Someday, you’ll want that skill. Someday, it’ll pay off big. Get cracking. Get to work. It’s not going to develop itself and you don’t want to be caught out someday without it. Learn to cook. Learn to dance. Learn to ride a motorcycle.

Learn to relax, god damn it! Giddyup!

I think about skill creep every time I obtain a new interest. Recently, that interest has been photography, and yes you can look at my Instagram. I don’t have a camera, so I use my iPhone. That said, there’s a DSLR at work and I’m getting solidly OK with it.

And what’s the first thing that goes through my mind? Buy a camera, hone your skills, and become a REAL photographer! Get paid! Get famous!

This isn’t the most incredible rubbish in the universe because sometimes people do turn into photographers basically on a whim. If you have $1500 and a library card, you can buy a good camera and borrow a book that will tell you everything you need to know about how to take decent pictures. I spoke to someone recently who did exactly that and now supports herself handsomely by shooting weddings and sleeping babies.

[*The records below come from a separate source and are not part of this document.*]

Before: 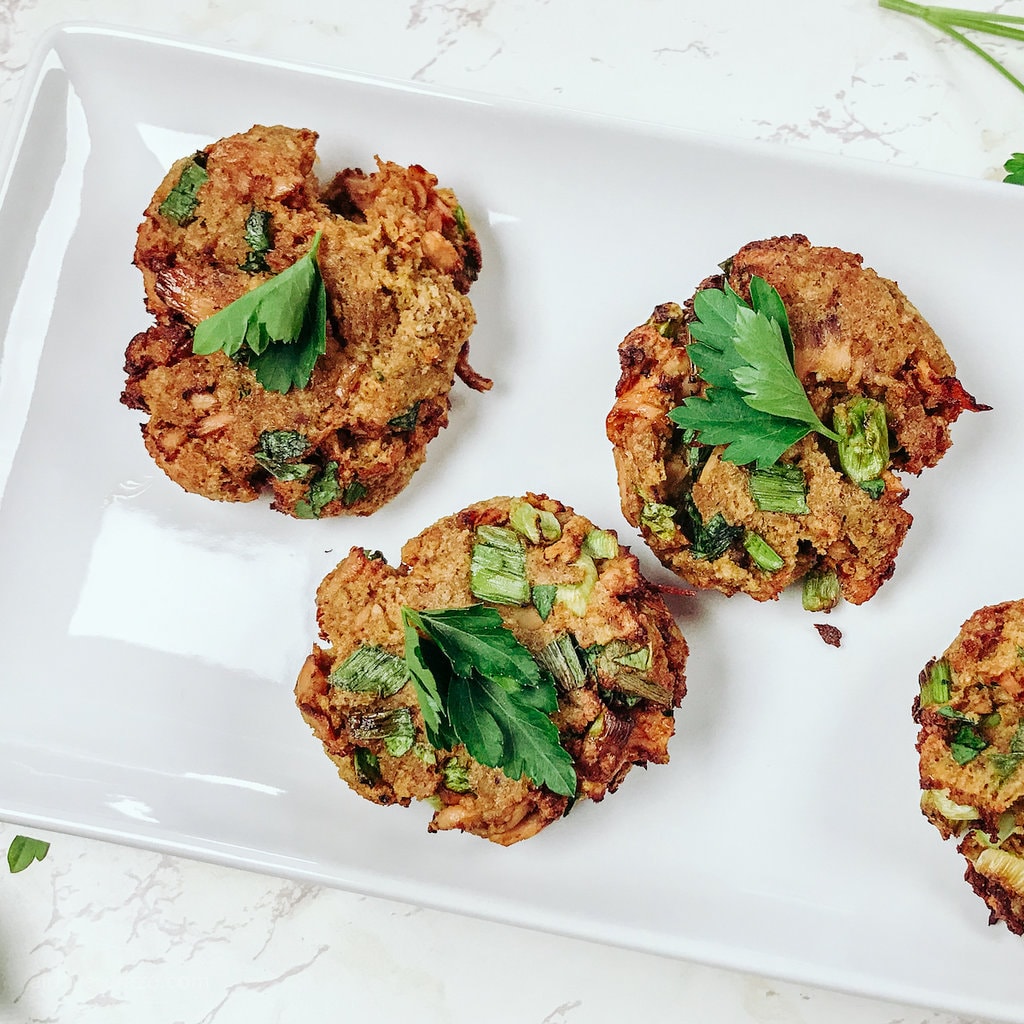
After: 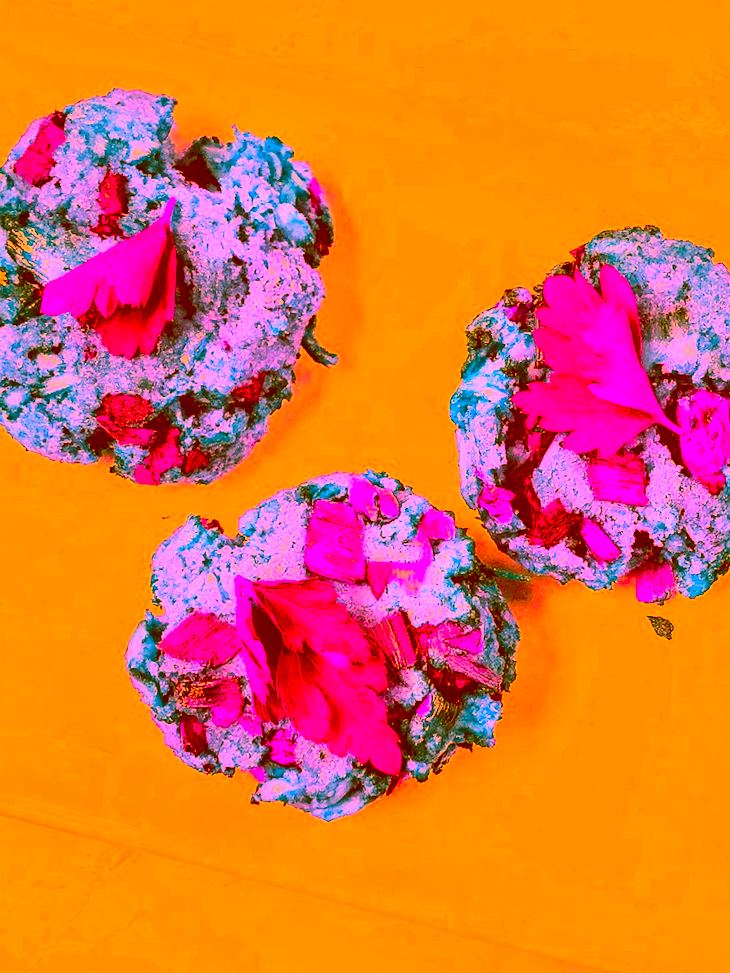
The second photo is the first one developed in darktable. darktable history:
contrast brightness saturation: contrast 0.2, brightness 0.156, saturation 0.222
color zones: curves: ch1 [(0.113, 0.438) (0.75, 0.5)]; ch2 [(0.12, 0.526) (0.75, 0.5)]
crop and rotate: angle -2.98°, left 14.072%, top 0.028%, right 10.966%, bottom 0.055%
color correction: highlights a* -39.23, highlights b* -39.27, shadows a* -39.22, shadows b* -39.25, saturation -3
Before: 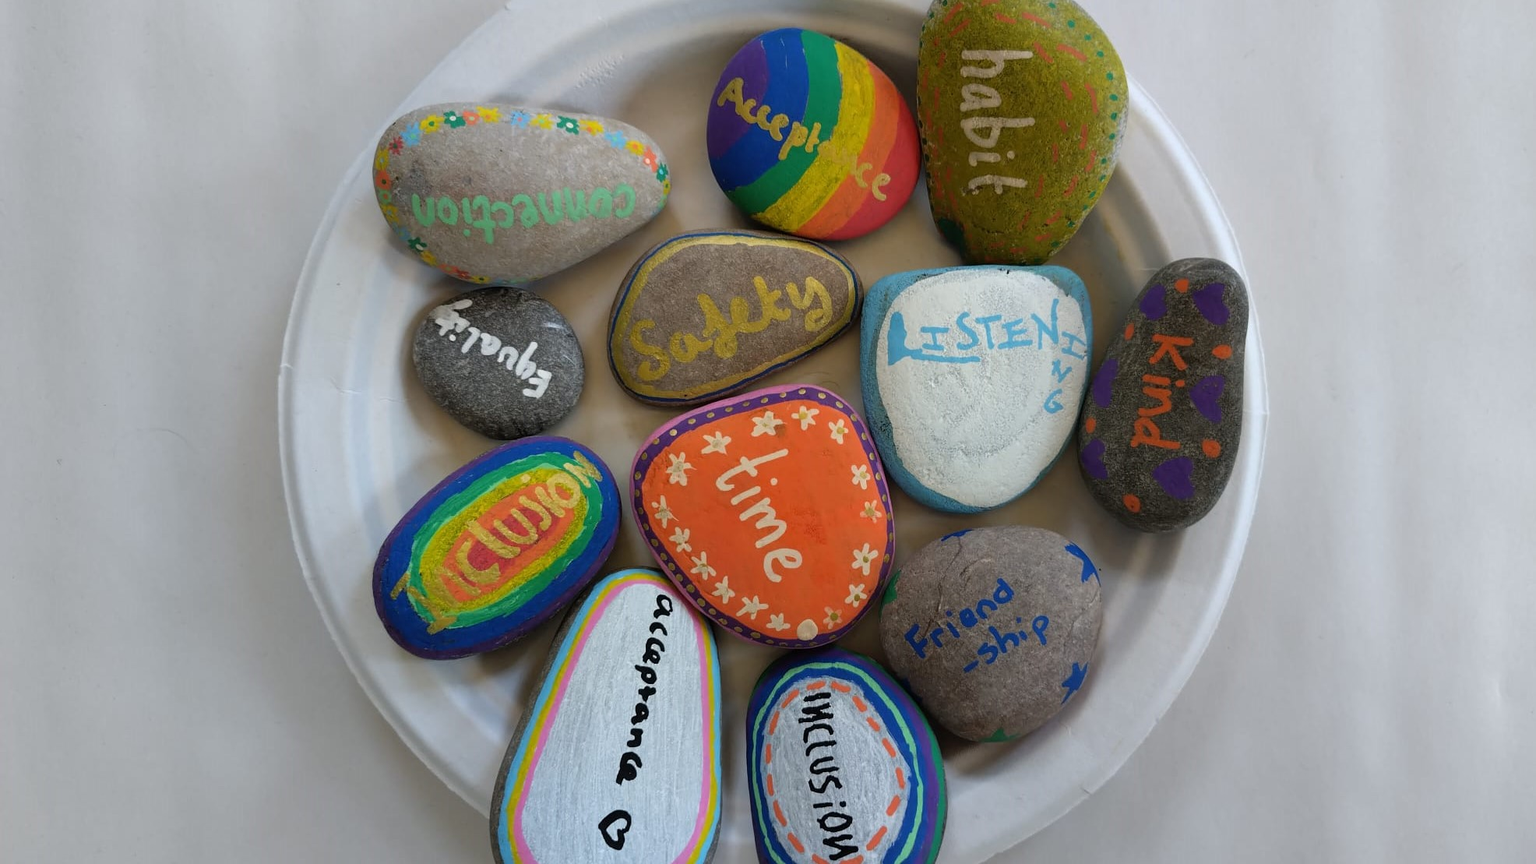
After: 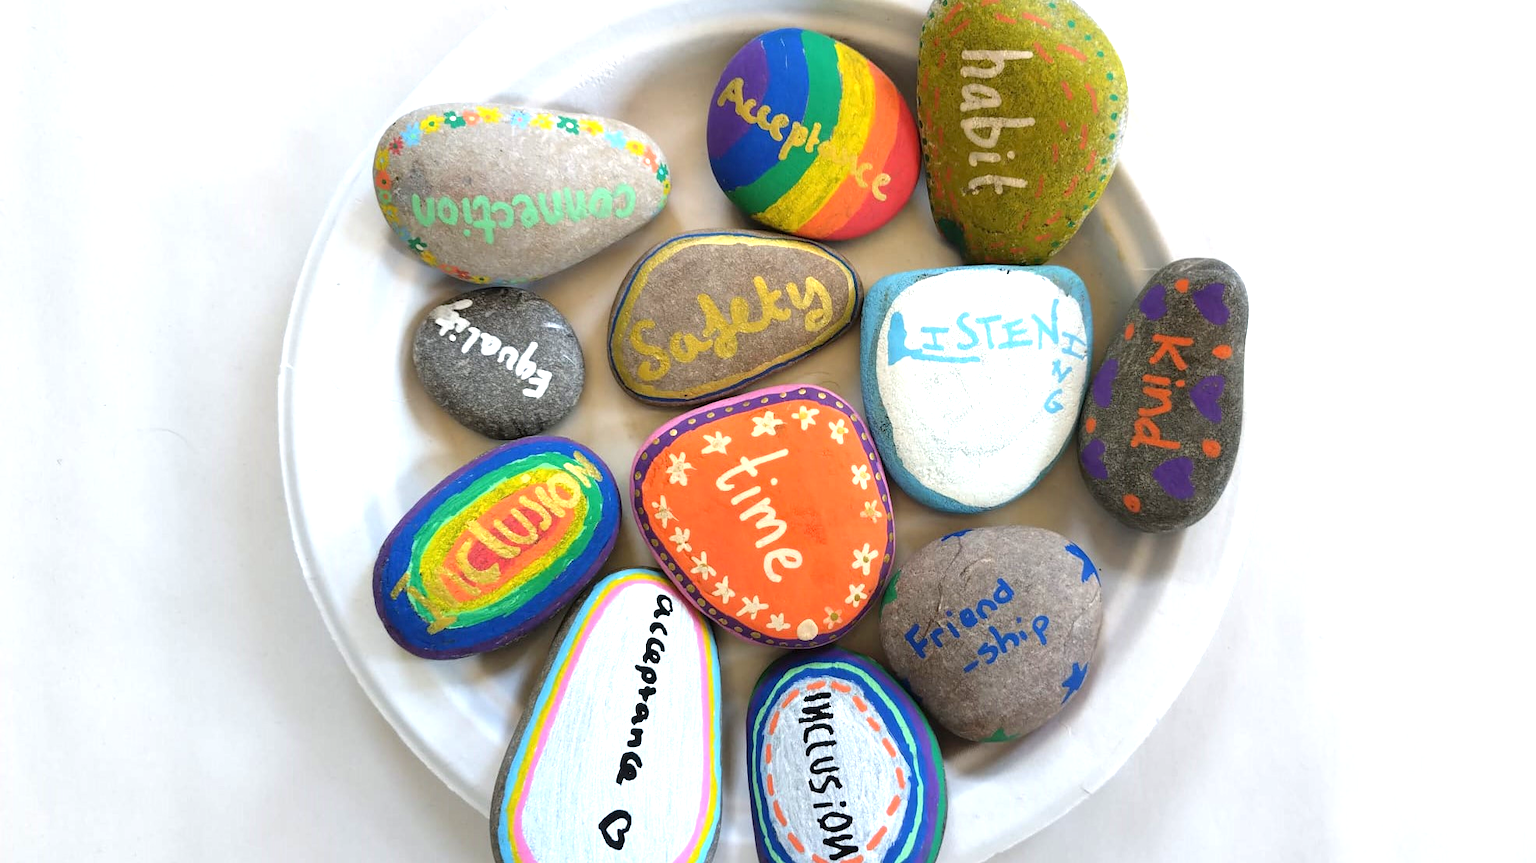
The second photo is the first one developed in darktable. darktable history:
exposure: exposure 1.223 EV, compensate highlight preservation false
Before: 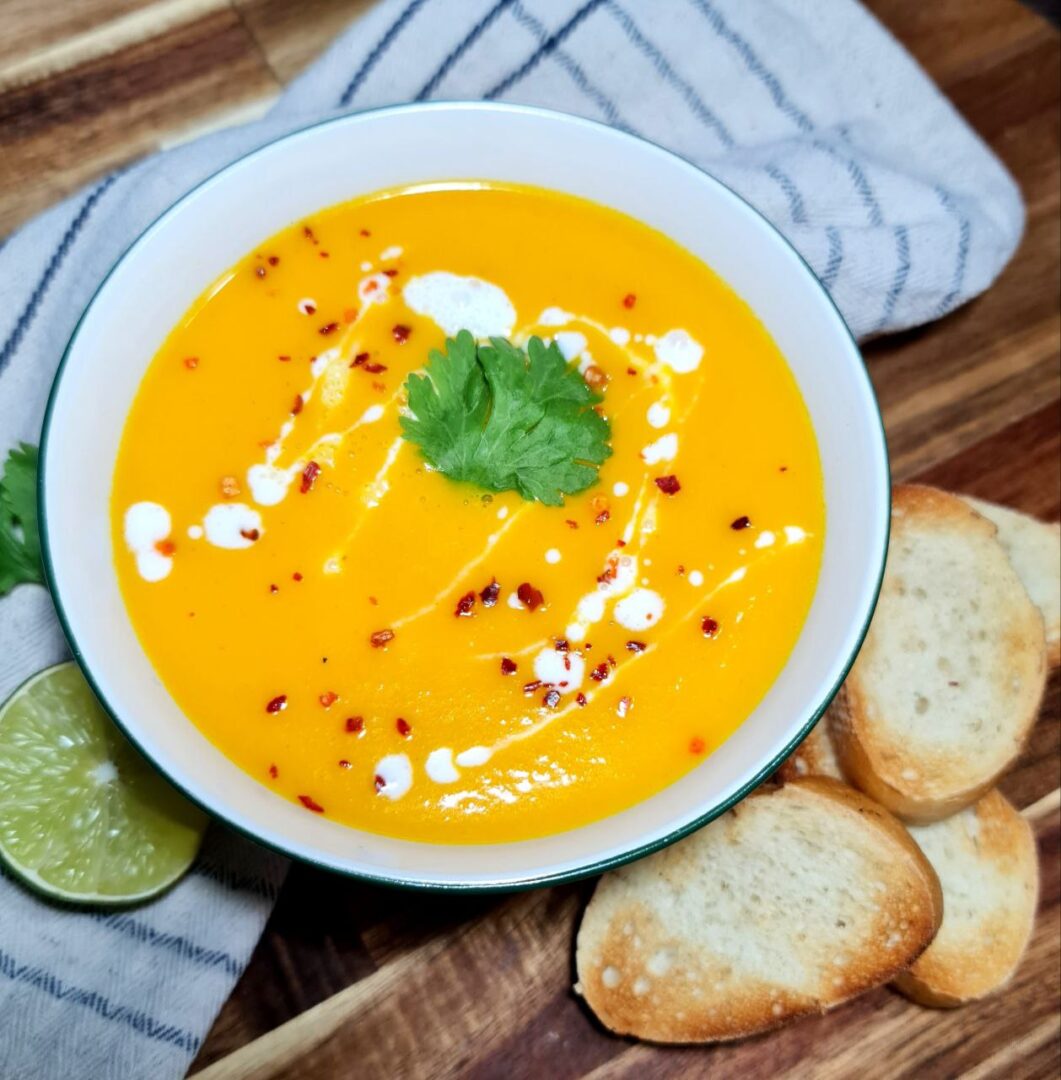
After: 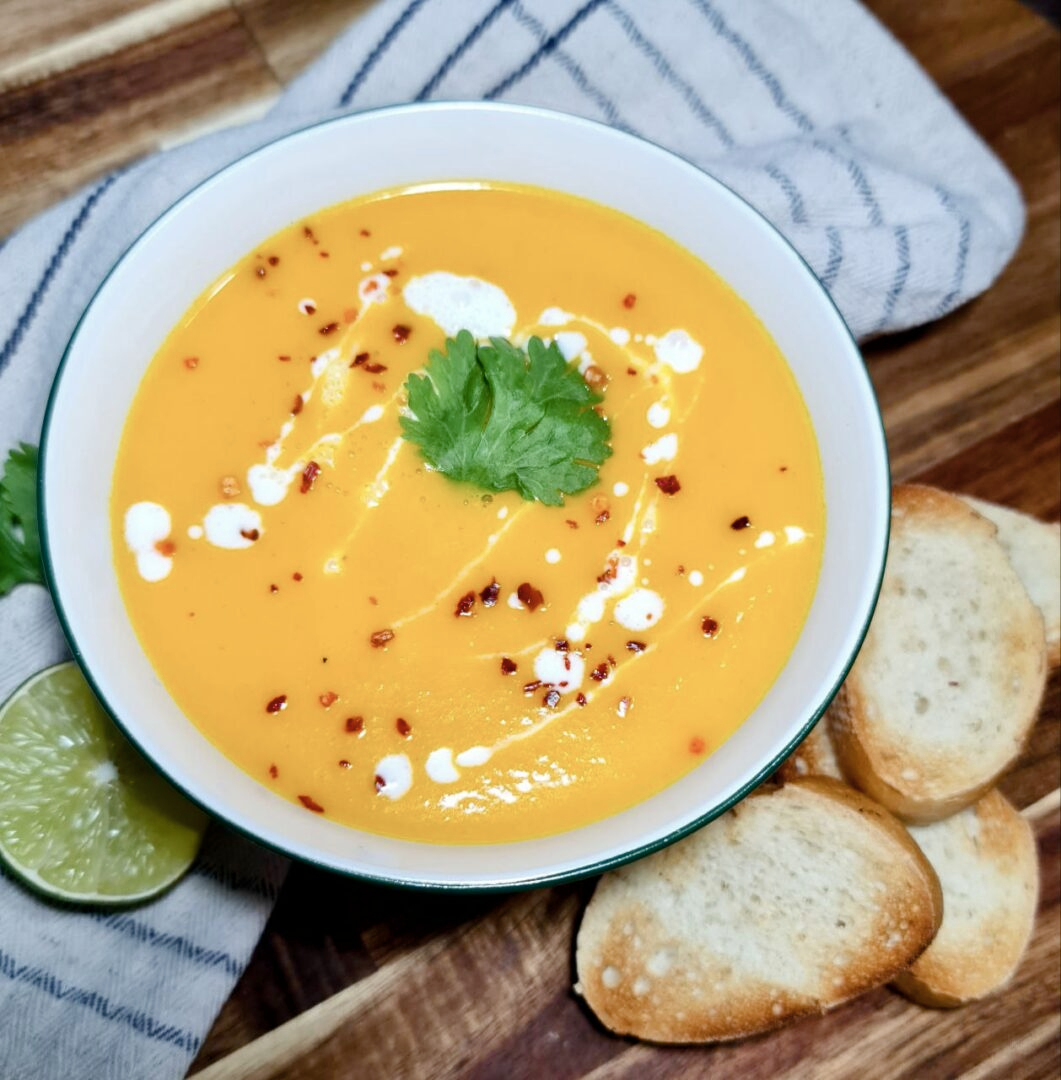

The problem is that then I will have one less nice harmless hobby and one more crank I get to turn for money. When I get strung out on money and sick of grinding, I’ll need to get another relaxing hobby, which I will of course monetize immediately. This is variously called grindset, hustle, and simping for capitalism.

It is tantalizingly possible to make a lot of money simping for capitalism.

I know someone else (not the self-made photog) who says that making money is easy in America – you just have to be willing to do whatever it takes. And take it will. It’ll take everything you give it. If you give it your sense of fun, it’ll gobble that right down and shit out some coins. That ought to tell you something. Your happiness, creativity, joy, and fun are scarce commodities that can’t be farmed, but do have a market rate. The monster that shits money is starving for them and it is never satisfied, but it’s also financially rewarding if you shovel fodder into its gullet.

That brings us to the topic of AI “art.” You’ve seen lots of this, and maybe you, like me, have mixed feelings. I actually think that a lot of the output is pretty cool stuff on its face, but make no mistake: AI art is an attempt to close the loop for the monster that shits money. The money goes into the AI, the AI shits art. The art goes into the money-shitting monster, which shits money, which goes into the AI. The key is that the AI needs less money than you do, so the monster can just keep getting…more full of shit? Give me a break here, I like the metaphor and also I should have been in bed half an hour ago. You know what I mean.

Hustle culture already sucks the joy out of your hobbies and passions by putting a dollar value on them. What happens when you’re no longer necessary to that process? Does that completely devalue what you do, since a computer could meet the market need for your output just as well as you could, or does it free you to have a hobby again?

I’ll conclude with ambivalence. On one hand, hobbies are unstoppable – look at people who still play the guitar for fun. Open mics are lousy with them. On the other hand, what kind of drivel are we about to start accepting as Good Enough To Make Money? Feature-length Marvel movies scripted, acted, and edited fully by automation? The fine art market laundering its money with a vintage Dall-E?

Keep your hobby. When the AI creativity revolution comes around, as it probably will, divorce from the machine generated piss it’ll leak out as it fully expects us to invest for lack of other options. Your friends want to see your home movies, your photos, your watercolors. They don’t give a shit about how much money the robot makes compared to you and they don’t care if you’re famous.